» Task item: Return all lines below containing the word "provide".

» Data for review:
+-------+
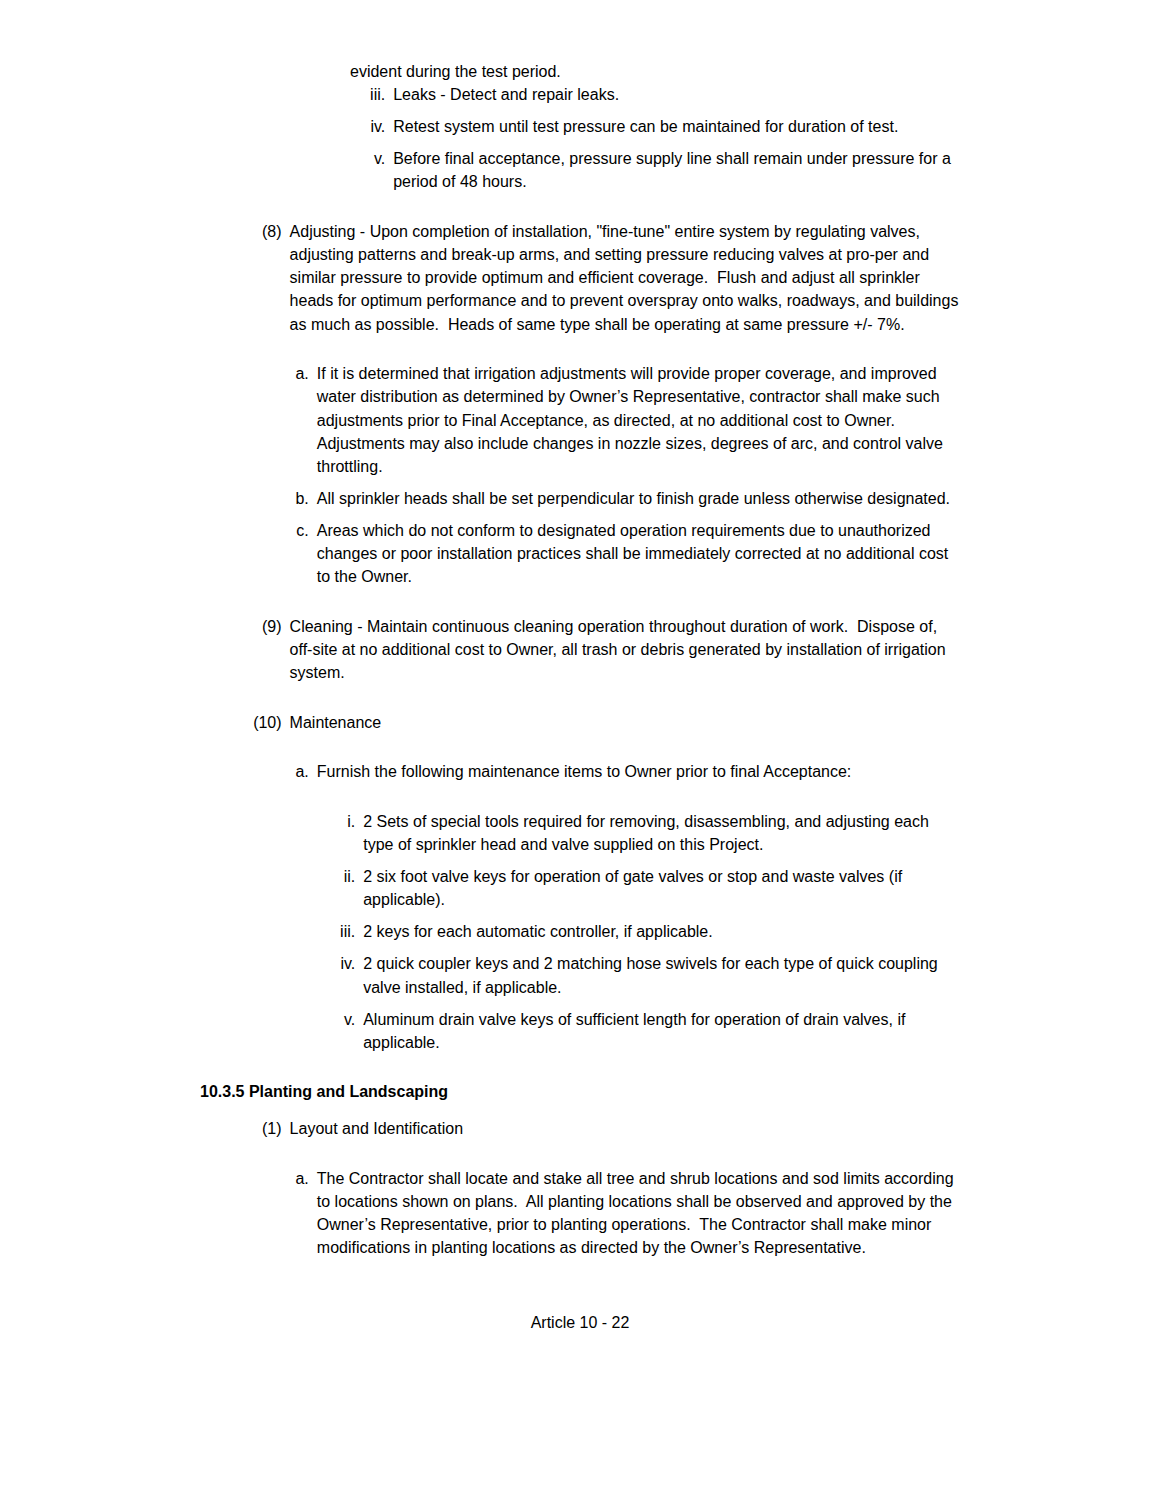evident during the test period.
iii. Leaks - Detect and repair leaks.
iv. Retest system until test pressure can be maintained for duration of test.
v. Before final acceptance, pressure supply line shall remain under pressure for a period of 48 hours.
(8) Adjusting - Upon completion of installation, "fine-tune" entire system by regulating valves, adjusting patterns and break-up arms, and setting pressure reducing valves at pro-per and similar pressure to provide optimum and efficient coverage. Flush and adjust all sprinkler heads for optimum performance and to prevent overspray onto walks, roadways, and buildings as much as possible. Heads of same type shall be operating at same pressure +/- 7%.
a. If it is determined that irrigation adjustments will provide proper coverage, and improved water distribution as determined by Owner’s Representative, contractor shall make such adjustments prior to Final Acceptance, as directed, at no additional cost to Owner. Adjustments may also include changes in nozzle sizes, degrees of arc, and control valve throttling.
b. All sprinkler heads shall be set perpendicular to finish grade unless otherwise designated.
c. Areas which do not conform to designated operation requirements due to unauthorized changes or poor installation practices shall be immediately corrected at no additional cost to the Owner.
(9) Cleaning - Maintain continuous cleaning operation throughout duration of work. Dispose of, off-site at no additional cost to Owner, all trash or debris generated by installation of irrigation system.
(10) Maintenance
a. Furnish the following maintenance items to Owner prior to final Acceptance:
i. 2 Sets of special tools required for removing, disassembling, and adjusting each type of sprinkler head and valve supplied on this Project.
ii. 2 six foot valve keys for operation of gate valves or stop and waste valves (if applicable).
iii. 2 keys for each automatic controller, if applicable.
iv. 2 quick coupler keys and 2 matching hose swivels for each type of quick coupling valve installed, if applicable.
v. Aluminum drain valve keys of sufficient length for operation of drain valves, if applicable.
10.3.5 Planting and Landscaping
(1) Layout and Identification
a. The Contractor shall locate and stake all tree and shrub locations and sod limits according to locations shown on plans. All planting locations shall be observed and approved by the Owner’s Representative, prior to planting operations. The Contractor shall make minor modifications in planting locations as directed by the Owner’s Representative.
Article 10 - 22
+-------+
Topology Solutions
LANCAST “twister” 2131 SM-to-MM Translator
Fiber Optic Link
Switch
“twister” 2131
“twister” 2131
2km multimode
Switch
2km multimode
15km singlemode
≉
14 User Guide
+-------+
» Solved exercise:
(8) Adjusting - Upon completion of installation, "fine-tune" entire system by regulating valves, adjusting patterns and break-up arms, and setting pressure reducing valves at pro-per and similar pressure to provide optimum and efficient coverage. Flush and adjust all sprinkler heads for optimum performance and to prevent overspray onto walks, roadways, and buildings as much as possible. Heads of same type shall be operating at same pressure +/- 7%.
a. If it is determined that irrigation adjustments will provide proper coverage, and improved water distribution as determined by Owner’s Representative, contractor shall make such adjustments prior to Final Acceptance, as directed, at no additional cost to Owner. Adjustments may also include changes in nozzle sizes, degrees of arc, and control valve throttling.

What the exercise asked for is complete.